系列课程 ElasticSearch 之第 7 篇 —— ElasticSearch 集群概念,如何在 Windows 下创建 ES 集群(7.12版本)

 

ElasticSearch 为什么要集群?

现在已经是大数据时代,一个拥有百万级用户的网站,随着业务量的增量式爆发,必须要考虑使用集群,否则一旦QPS(Query Per Second,每秒查询率,即并发量)或者TPS(Throughput Per Second,吞吐量)上来,ES 在单台服务器节点上,就会导致服务瓶颈(查询效率低,内存不足等),用户体验感差,甚至导致服务宕机。因此需要 ES 集群。ES 将单个索引的分片到多个不同分布式物理机器上存储,从而可以实现高可用、容错性(主分片对应的备分片不在同一台节点存放)等。

 

ElasticSearch 的相关名词

1、Cluster代表一个集群,集群中有多个节点,其中有一个为主节点,这个主节点是可以通过选举产生的,主从节点是对于集群内部来说的。ES 的一个概念就是去中心化,字面上理解就是无中心节点,这是对于集群外部来说的,因为从外部来看 ES 集群,在逻辑上是个整体,你与任何一个节点的通信和与整个 ES 集群通信是等价的。

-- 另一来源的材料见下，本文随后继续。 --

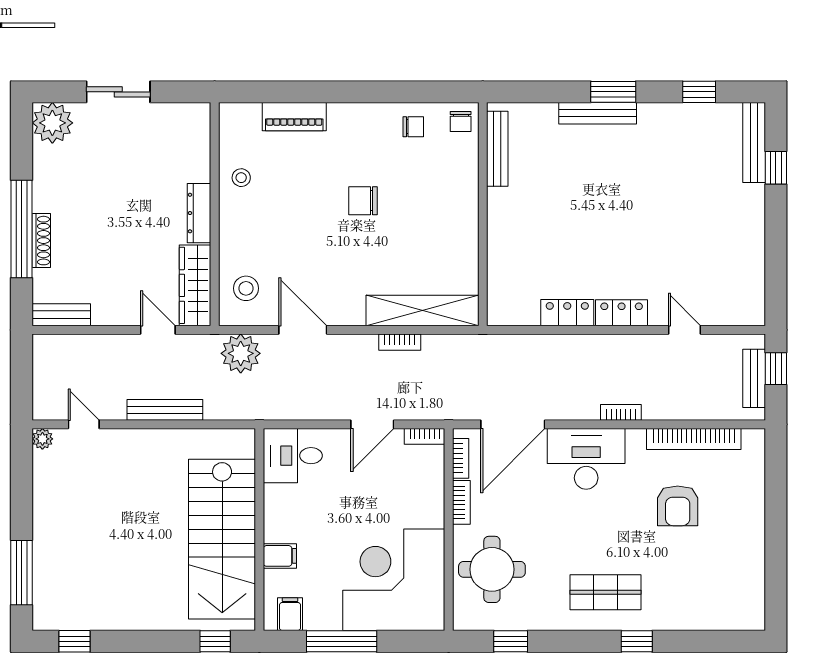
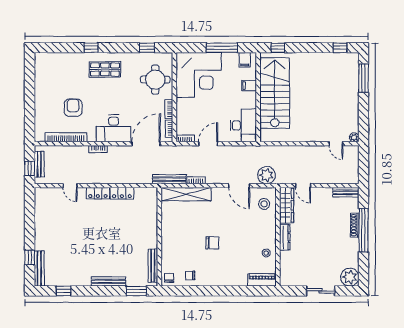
window: (613, 92) -> (136, 291), moved
piano: (294, 117) -> (262, 280), moved
bench: (165, 410) -> (169, 179), moved
desk: (293, 456) -> (243, 125), width x1.37

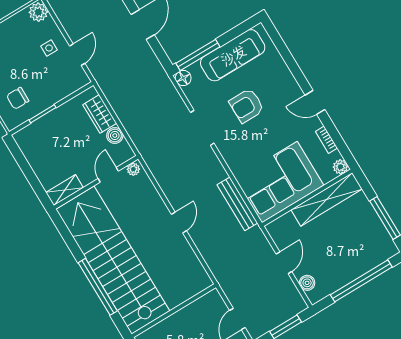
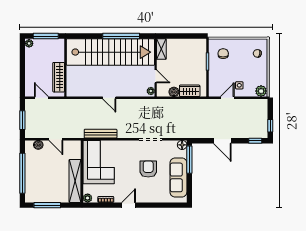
door: (77, 55) -> (227, 98), swing flipped
window: (98, 287) -> (121, 36), moved
wardrobe: (193, 312) -> (59, 77), added

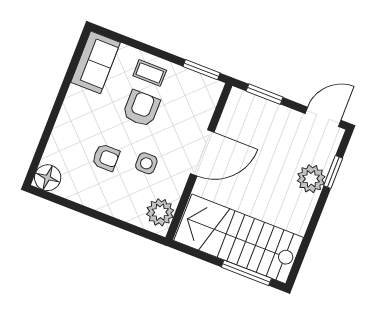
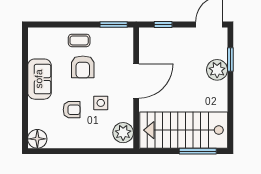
sofa: (96, 62) -> (39, 79), moved
window: (265, 94) -> (163, 25), width x0.67
armchair: (141, 108) -> (83, 67), turned 180

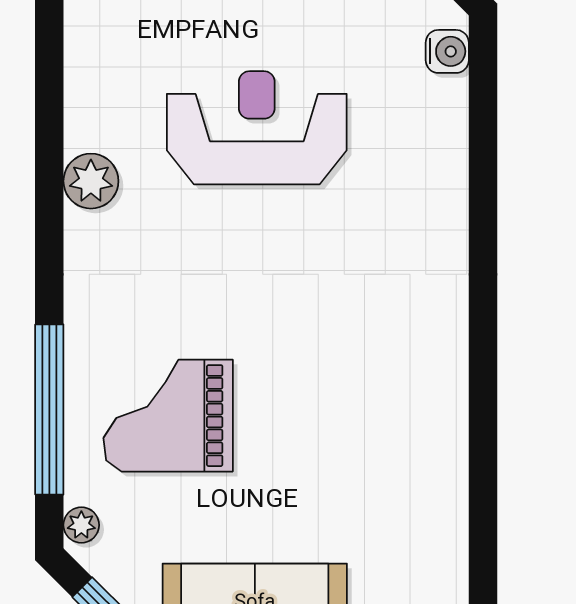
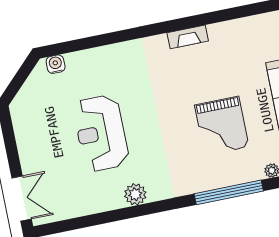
fireplace: (448, 387) -> (188, 37), added
grand piano: (168, 416) -> (222, 126), moved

2、Shards代表索引分片,ES 可以把一个完整的索引分成多个分片,这样的好处是可以把一个大的索引拆分成多个,分布到不同的节点上。构成分布式搜索。分片的数量只能在索引创建前指定,并且索引创建后不能更改,否则ES无法查询到数据。

3、Replicas代表索引副本,ES可以设置多个索引的副本,副本的作用一是提高系统的容错性,当某个节点某个分片损坏或丢失时可以从副本中恢复。二是提高ES的查询效率,ES会自动对搜索请求进行负载均衡。

4、Recovery代表数据恢复或叫数据重新分布,ES在有节点加入或退出时会根据机器的负载对索引分片进行重新分配,挂掉的节点重新启动时也会进行数据恢复。

 

ElasticSearch 如何解决高并发?

ES是一个分布式全文检索框架,隐藏了复杂的处理机制,内部使用分片机制集群发现分片负载均衡请求路由

Shards 分片:代表索引分片,ES 可以把一个完整的索引分成多个分片,这样的好处是可以把一个大的索引拆分成多个,分布到不同的节点上,构成分布式搜索分片的数量只能在索引创建前指定并且索引创建后不能更改(这是 ES 的数据路由决定:如果 number_of_primary_shards 在查询的时候取余发生的变化,无法获取到该数据)。

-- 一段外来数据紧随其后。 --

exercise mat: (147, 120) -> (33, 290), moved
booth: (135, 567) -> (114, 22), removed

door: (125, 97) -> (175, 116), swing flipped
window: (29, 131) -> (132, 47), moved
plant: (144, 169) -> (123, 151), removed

Replicas分片:代表索引副本,ES 可以设置多个索引的副本,副本的作用一是提高系统的容错性,当某个节点某个分片损坏或丢失时可以从副本中恢复。二是提高 ES 的查询效率,ES会自动对搜索请求进行负载均衡。

 

主分片:primary shards

副分片:replics shards

 

ES集群核心原理分析

1、每个索引会被分成多个分片 Shards 进行存储,默认创建索引时分配5个分片进行存储,每个分片都会分布式部署在多个不同的节点上进行部署,该分片成为 Primary Shards 主分片。    

查看索引分片信息 http://IP地址/索引名/_settings   下面演示的是单机版

 

注意:索引的主分片数量定义好后,不能被修改

2、每一个主分片为了实现高可用,都会有自己对应的备分分片主分片对应的备分片不能存放同一台服务器上,主分片可以和其他备分片存放在同一个node节点上(这就是 ES 的容错性)。在节点服务器上,既可以存放主分片,也可以存放备分片。

 

ElasticSearch documnet routing(数据路由)

当客户端发起创建 document 的时候,ES 需要确定这个 document 放在该 index 哪个 shard 上。这个过程就是数据路由。

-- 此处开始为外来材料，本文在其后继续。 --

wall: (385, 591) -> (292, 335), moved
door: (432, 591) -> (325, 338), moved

路由算法(取余算法):Shard = hash(routing) % number_of_primary_shards     其中,number_of_primary_shards 表示主分片数量。ES 使用文档的唯一 ID 做哈希,然后对主分片数量求余数,得到该 index 放在分片的位置。

ES 集群查询的时候,也是根据路由算法(取余算法)计算该ID所在的分片位置,去到对应的分片去查询。如果集群有2台机器,用户访问了A机器,而A上没有此文档的信息,ES 会自动转发到B机器上。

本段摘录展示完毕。